Items from a dataset
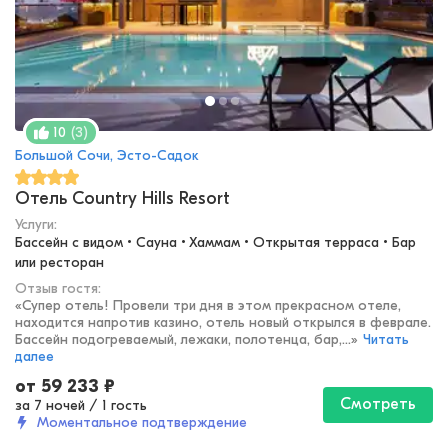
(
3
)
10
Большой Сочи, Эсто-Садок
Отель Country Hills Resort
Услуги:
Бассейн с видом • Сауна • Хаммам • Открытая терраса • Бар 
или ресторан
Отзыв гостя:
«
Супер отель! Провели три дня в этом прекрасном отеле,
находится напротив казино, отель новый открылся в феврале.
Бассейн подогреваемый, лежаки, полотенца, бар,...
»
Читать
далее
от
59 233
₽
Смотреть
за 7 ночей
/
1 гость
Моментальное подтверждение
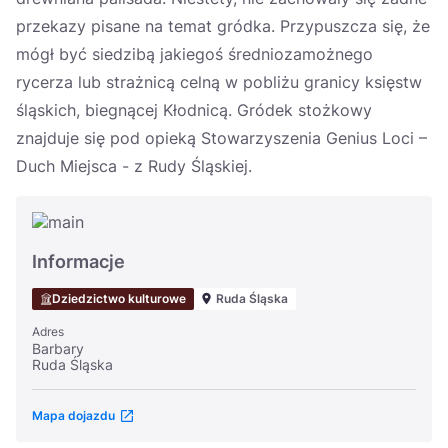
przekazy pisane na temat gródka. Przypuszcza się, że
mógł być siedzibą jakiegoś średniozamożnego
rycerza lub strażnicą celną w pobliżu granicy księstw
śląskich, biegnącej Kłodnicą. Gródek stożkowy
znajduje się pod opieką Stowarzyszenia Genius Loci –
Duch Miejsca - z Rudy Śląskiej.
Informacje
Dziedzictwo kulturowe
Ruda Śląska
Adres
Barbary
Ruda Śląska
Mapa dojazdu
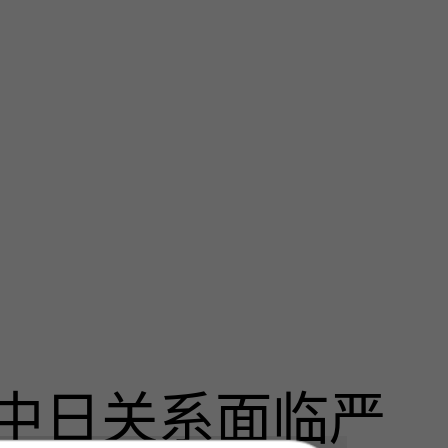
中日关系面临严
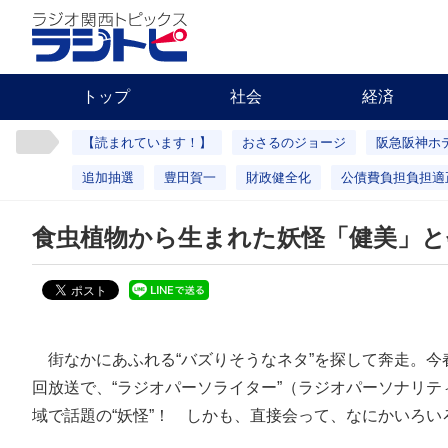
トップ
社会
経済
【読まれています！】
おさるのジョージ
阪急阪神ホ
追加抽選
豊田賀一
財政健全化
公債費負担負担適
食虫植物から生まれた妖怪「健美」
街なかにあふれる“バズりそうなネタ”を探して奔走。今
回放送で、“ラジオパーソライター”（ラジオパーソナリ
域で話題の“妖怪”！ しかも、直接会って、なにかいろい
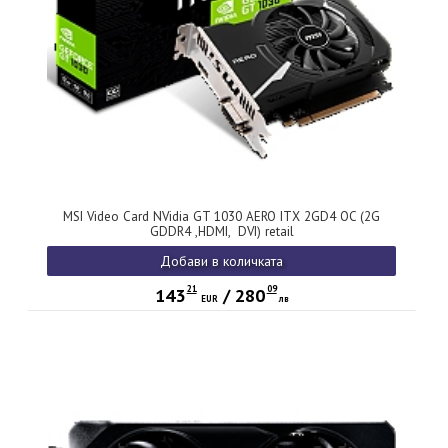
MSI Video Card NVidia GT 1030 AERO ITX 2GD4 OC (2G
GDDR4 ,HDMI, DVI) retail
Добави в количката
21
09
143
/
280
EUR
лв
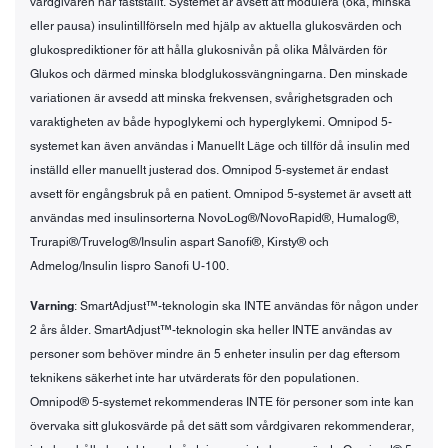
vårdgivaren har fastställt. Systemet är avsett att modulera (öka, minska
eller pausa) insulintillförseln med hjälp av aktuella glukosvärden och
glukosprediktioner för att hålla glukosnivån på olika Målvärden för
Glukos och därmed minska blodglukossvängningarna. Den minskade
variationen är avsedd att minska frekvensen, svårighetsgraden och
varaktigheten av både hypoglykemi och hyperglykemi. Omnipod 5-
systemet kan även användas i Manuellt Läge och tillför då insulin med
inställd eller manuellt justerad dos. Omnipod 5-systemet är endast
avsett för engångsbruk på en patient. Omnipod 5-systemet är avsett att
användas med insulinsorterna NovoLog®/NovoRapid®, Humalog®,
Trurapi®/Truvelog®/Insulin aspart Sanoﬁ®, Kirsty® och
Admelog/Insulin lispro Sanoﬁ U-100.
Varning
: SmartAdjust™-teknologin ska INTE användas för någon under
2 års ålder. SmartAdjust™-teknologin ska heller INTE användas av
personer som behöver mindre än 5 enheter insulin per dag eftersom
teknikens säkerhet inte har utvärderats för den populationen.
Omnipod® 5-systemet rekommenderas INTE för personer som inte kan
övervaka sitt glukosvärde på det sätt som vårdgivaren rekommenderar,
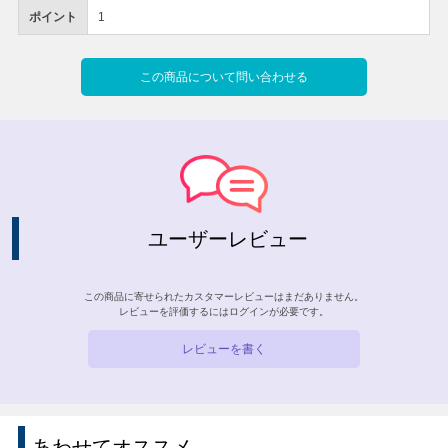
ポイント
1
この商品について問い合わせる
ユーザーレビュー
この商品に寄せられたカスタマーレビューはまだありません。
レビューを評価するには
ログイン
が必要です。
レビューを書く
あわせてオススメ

==

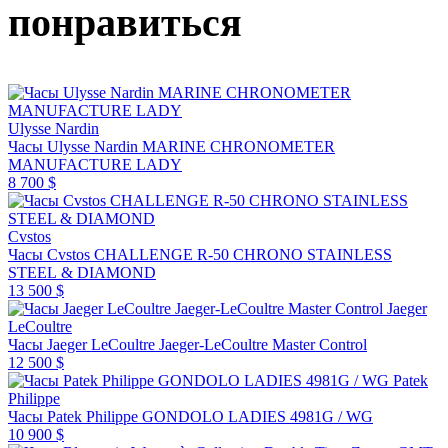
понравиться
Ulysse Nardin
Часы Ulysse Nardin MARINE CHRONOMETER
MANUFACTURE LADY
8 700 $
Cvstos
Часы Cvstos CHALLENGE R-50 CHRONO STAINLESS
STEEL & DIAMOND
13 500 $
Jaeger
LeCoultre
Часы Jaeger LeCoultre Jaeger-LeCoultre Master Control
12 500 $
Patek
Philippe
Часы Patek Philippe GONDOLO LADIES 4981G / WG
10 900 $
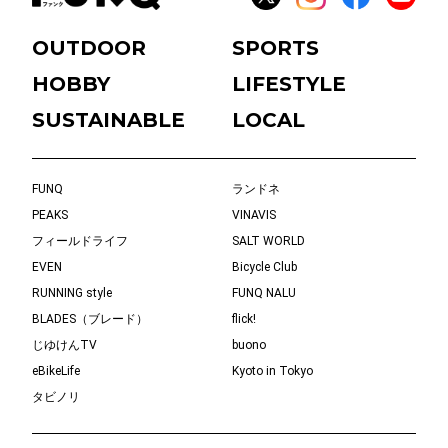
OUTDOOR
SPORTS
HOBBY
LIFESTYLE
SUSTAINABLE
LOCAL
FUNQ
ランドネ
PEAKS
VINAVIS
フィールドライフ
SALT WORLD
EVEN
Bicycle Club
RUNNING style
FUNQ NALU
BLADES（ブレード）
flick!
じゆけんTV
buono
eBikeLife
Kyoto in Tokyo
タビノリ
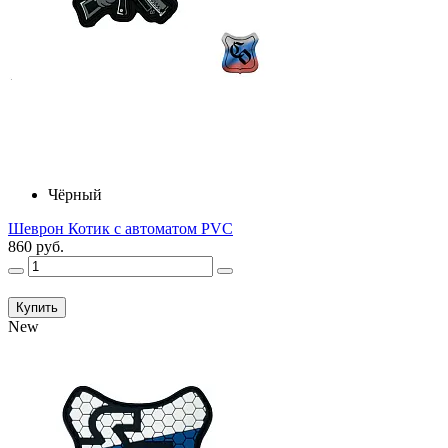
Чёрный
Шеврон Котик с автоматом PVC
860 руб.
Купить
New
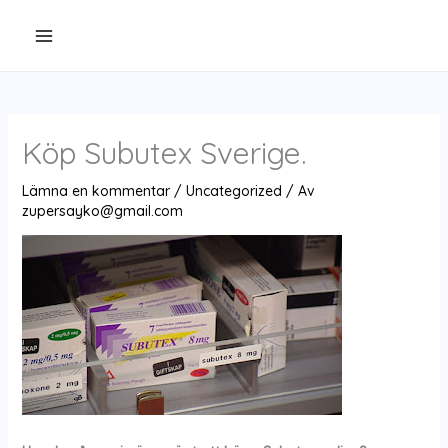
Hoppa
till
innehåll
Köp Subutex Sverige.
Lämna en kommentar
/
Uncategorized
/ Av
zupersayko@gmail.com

-- WORK REQUEST --
Pick out every line in the rows that contains the string "Бассейн", matching case exactly.

-- WRITTEN RESPONSE --
Бассейн с видом • Сауна • Хаммам • Открытая терраса • Бар 
Бассейн подогреваемый, лежаки, полотенца, бар,...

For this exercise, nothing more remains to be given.